Toddlers can find it difficult to cope with everyday life. Young children are often eager to be independent but they can’t always express their needs or move as quickly as they would like. Children also have difficulty coping with compromise, limits, and disappointment. This can lead them to misbehaving and tantrums.
You can help your toddler behave well by teaching them love, rules, and a sense of routine. These are some practical parenting tips.
Show your Love
Your child’s affection should outweigh any punishments or consequences. Your child will be reassured by your affection through hugs, kisses, and good-natured roughhousing. Your toddler may also be motivated by praise and attention.
Instead of imposing too many rules on your child from the beginning, which can frustrate them, prioritize safety-oriented rules and add more rules as time goes by. Childproofing your home will help your toddler to follow the rules.
- Temper tantrums are normal in toddlers. Reduce the intensity, frequency and duration of your child’s temper tantrums.

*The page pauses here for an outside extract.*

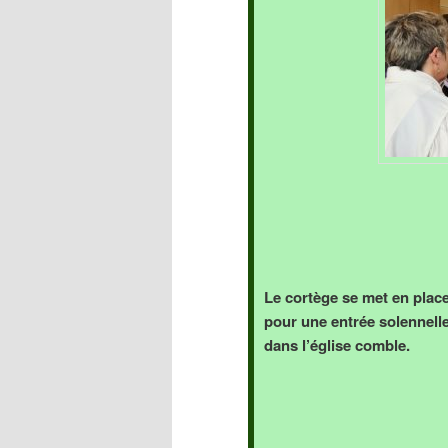
Le cortège se met en plac
pour une entrée solennell
dans l’église comble.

- Know your child’s boundaries. You might find that your child isn’t understanding or unable to do the things you ask.
Explain the importance of following the rules. Instead of saying “Stop hitting,” make suggestions on how to make play more fluid, such as “Why not you two take turns?”
Accept ‘no’ with grace Do not react negatively when your toddler says “no”. Instead, calmly reiterate your request. Your child might be distracted or made to play a game of good behaviour. If you make the activity enjoyable, your child will be more inclined to follow your lead.
Pick your battles. Your child will get frustrated if you don’t say yes to all of their requests. Find times when you can say yes.
When possible, offer choices. You can encourage independence in your child by letting them choose a pair of pajamas and a story to read at bedtime.
Avoid situations that could cause frustration or anger. Don’t give your child toys or games that are too complicated. Do not take your child on long outings where he or she has to be still or cannot play. Instead, bring something for them to do. Children are more likely to behave when they are tired, hungry, sick, or in unfamiliar surroundings.
- Keep to your schedule. You can give your child a routine every day so they know what to expect.
- Encourage communication. Encourage communication. To avoid frustration, you might teach your child sign language.